# [Supplied data]
........
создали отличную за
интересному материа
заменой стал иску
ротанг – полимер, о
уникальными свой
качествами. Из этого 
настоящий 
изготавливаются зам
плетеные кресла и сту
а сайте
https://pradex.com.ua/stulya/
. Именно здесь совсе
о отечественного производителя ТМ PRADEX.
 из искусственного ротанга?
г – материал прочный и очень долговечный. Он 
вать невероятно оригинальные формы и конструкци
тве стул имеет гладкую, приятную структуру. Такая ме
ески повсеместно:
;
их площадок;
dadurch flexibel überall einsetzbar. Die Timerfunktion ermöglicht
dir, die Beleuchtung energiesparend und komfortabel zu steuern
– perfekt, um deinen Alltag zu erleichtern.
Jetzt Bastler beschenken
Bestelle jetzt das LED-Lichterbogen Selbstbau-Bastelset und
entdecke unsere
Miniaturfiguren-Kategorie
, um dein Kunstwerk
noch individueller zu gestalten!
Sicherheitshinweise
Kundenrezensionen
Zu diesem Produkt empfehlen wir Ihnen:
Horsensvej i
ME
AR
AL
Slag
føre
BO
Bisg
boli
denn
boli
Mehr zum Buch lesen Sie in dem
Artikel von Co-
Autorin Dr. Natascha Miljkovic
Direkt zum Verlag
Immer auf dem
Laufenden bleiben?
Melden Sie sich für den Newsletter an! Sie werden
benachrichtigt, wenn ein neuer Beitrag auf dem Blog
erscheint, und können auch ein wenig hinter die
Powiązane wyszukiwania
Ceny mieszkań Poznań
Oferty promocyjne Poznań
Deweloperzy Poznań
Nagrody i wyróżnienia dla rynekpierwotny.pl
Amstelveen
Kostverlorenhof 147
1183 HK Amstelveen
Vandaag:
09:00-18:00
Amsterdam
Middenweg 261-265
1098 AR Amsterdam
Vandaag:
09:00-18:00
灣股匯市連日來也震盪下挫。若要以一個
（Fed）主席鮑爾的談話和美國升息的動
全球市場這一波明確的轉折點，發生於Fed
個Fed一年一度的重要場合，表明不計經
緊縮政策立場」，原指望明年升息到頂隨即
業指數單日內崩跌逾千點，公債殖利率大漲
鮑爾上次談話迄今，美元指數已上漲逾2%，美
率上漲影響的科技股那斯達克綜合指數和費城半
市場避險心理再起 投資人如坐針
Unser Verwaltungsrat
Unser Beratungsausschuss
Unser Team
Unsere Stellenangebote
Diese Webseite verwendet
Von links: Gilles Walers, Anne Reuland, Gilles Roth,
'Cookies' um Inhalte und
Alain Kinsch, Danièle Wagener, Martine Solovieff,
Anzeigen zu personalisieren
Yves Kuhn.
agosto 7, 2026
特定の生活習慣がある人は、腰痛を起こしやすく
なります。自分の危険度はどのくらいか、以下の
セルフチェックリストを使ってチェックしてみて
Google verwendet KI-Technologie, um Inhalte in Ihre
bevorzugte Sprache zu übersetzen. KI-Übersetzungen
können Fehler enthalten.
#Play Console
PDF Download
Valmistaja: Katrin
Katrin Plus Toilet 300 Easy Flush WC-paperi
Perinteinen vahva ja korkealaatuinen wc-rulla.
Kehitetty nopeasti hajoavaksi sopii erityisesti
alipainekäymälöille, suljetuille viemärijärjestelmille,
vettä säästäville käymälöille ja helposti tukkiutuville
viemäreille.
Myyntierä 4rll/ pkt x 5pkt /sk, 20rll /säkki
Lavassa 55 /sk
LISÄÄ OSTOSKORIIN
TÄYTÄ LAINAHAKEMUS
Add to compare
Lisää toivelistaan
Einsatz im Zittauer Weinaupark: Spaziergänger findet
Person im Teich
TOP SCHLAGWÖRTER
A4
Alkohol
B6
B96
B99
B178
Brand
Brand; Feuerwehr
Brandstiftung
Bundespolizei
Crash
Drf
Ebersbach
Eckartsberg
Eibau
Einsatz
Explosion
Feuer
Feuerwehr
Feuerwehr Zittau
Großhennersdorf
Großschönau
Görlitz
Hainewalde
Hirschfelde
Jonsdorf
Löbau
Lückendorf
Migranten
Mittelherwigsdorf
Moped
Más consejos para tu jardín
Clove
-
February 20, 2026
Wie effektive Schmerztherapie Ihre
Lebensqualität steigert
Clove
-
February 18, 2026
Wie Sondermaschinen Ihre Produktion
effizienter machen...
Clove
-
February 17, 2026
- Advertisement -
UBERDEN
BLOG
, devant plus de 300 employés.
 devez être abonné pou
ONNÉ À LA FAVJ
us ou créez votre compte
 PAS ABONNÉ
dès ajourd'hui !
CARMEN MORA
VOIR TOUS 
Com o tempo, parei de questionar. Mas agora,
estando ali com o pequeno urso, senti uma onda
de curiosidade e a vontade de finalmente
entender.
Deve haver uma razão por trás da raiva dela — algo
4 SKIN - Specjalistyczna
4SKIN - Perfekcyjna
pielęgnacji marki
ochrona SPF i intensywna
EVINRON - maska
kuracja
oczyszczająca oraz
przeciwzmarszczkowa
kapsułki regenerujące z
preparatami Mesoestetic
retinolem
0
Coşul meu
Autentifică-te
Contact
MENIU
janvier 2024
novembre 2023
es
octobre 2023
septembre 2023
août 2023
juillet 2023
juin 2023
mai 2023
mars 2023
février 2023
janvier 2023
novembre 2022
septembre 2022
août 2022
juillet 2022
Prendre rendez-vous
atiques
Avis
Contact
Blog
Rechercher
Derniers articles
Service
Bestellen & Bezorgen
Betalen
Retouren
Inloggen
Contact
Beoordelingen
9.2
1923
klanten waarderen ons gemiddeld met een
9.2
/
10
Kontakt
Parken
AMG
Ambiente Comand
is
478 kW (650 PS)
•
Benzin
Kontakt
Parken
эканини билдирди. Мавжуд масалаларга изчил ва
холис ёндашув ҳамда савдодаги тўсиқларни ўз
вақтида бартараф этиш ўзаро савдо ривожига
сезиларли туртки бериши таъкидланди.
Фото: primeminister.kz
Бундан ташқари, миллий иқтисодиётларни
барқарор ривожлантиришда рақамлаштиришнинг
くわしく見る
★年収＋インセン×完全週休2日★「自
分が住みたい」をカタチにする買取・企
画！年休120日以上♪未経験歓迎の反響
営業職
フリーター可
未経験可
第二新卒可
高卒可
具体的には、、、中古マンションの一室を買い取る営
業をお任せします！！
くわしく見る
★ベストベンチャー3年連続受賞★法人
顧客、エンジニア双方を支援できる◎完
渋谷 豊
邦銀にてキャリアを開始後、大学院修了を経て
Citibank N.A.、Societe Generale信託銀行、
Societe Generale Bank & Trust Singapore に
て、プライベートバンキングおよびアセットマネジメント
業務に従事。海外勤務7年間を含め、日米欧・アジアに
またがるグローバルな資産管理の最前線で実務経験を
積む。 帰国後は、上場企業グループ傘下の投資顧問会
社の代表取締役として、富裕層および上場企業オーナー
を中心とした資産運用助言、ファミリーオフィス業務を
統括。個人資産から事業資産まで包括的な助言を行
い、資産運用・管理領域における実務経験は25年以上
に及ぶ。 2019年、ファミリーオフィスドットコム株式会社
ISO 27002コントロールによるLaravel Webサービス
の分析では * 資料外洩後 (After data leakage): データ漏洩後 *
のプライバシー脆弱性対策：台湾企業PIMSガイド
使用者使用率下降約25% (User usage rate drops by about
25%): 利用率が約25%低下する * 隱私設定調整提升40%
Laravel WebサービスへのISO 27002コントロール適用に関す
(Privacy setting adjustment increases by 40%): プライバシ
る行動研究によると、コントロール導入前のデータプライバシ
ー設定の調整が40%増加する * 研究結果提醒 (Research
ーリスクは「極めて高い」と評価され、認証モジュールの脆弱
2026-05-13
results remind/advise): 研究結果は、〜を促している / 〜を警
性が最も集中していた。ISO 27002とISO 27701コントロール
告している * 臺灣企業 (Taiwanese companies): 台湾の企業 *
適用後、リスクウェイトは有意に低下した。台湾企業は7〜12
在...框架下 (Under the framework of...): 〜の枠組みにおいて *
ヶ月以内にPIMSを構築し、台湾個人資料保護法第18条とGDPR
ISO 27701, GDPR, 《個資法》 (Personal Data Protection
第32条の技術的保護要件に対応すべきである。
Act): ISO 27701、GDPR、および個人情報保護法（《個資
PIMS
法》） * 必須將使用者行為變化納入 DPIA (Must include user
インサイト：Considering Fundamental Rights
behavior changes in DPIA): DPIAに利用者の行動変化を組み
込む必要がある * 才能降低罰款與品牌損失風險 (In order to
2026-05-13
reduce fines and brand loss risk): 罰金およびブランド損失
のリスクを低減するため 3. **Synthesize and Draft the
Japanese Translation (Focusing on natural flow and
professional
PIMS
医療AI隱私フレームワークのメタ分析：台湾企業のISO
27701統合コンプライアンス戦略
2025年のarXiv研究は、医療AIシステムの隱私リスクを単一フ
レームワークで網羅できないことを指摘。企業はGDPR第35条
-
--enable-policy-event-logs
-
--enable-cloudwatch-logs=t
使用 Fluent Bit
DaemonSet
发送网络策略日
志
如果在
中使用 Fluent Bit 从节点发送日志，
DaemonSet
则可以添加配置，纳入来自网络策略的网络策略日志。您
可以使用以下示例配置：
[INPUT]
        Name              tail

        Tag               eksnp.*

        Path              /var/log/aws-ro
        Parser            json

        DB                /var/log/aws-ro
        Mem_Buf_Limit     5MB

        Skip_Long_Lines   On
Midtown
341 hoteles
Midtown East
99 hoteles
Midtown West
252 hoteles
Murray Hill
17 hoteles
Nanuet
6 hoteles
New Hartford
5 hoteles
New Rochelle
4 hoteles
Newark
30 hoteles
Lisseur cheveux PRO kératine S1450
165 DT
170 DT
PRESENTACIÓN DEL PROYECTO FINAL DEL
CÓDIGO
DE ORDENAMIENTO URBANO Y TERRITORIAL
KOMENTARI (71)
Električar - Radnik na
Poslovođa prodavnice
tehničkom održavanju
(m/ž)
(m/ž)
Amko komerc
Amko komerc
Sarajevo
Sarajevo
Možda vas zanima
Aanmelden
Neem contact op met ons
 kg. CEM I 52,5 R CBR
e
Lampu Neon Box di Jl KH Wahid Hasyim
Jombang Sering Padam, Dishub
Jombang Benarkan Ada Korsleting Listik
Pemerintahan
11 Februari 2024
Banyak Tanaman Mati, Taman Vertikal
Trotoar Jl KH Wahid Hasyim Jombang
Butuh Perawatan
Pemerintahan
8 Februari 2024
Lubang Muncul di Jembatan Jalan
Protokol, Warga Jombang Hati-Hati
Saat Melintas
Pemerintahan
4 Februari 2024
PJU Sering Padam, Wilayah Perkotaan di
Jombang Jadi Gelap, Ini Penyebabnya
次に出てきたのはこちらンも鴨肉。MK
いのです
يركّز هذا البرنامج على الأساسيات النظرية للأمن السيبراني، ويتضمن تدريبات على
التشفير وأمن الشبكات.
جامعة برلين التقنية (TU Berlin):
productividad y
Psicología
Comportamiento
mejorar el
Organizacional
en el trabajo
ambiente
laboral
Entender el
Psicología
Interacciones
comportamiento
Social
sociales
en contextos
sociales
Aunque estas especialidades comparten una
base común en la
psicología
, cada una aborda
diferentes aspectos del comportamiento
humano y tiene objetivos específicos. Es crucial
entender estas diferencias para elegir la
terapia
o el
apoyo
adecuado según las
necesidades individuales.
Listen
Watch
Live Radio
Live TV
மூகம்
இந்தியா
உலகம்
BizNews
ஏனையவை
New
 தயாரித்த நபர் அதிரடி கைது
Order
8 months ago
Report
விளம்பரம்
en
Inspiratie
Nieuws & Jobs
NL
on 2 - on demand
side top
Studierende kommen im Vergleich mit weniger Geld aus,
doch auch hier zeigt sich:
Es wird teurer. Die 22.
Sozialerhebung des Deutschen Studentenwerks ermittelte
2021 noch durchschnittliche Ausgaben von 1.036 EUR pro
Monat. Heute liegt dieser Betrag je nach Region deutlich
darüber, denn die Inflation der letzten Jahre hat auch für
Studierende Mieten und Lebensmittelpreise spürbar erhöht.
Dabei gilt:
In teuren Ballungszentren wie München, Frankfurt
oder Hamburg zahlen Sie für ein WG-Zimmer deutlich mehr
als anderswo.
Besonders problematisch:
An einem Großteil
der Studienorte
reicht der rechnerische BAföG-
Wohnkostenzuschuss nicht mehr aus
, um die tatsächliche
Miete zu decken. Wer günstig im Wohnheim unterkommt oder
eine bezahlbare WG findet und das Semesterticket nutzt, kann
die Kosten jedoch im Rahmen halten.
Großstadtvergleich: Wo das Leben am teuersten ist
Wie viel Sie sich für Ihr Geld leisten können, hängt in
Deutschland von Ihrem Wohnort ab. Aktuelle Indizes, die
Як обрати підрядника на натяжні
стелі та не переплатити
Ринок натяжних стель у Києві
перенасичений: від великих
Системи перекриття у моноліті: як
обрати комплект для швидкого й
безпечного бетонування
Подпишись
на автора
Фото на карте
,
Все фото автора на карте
........
# [What the exercise asks]
Copy the records from the beginning through the line containing "Diese Webseite verwendet", replacing "Poznań" with "Gdańsk" and leaving everything else unchanged.

# [Response to this exercise]
создали отличную за
интересному материа
заменой стал иску
ротанг – полимер, о
уникальными свой
качествами. Из этого 
настоящий 
изготавливаются зам
плетеные кресла и сту
а сайте
https://pradex.com.ua/stulya/
. Именно здесь совсе
о отечественного производителя ТМ PRADEX.
 из искусственного ротанга?
г – материал прочный и очень долговечный. Он 
вать невероятно оригинальные формы и конструкци
тве стул имеет гладкую, приятную структуру. Такая ме
ески повсеместно:
;
их площадок;
dadurch flexibel überall einsetzbar. Die Timerfunktion ermöglicht
dir, die Beleuchtung energiesparend und komfortabel zu steuern
– perfekt, um deinen Alltag zu erleichtern.
Jetzt Bastler beschenken
Bestelle jetzt das LED-Lichterbogen Selbstbau-Bastelset und
entdecke unsere
Miniaturfiguren-Kategorie
, um dein Kunstwerk
noch individueller zu gestalten!
Sicherheitshinweise
Kundenrezensionen
Zu diesem Produkt empfehlen wir Ihnen:
Horsensvej i
ME
AR
AL
Slag
føre
BO
Bisg
boli
denn
boli
Mehr zum Buch lesen Sie in dem
Artikel von Co-
Autorin Dr. Natascha Miljkovic
Direkt zum Verlag
Immer auf dem
Laufenden bleiben?
Melden Sie sich für den Newsletter an! Sie werden
benachrichtigt, wenn ein neuer Beitrag auf dem Blog
erscheint, und können auch ein wenig hinter die
Powiązane wyszukiwania
Ceny mieszkań Gdańsk
Oferty promocyjne Gdańsk
Deweloperzy Gdańsk
Nagrody i wyróżnienia dla rynekpierwotny.pl
Amstelveen
Kostverlorenhof 147
1183 HK Amstelveen
Vandaag:
09:00-18:00
Amsterdam
Middenweg 261-265
1098 AR Amsterdam
Vandaag:
09:00-18:00
灣股匯市連日來也震盪下挫。若要以一個
（Fed）主席鮑爾的談話和美國升息的動
全球市場這一波明確的轉折點，發生於Fed
個Fed一年一度的重要場合，表明不計經
緊縮政策立場」，原指望明年升息到頂隨即
業指數單日內崩跌逾千點，公債殖利率大漲
鮑爾上次談話迄今，美元指數已上漲逾2%，美
率上漲影響的科技股那斯達克綜合指數和費城半
市場避險心理再起 投資人如坐針
Unser Verwaltungsrat
Unser Beratungsausschuss
Unser Team
Unsere Stellenangebote
Diese Webseite verwendet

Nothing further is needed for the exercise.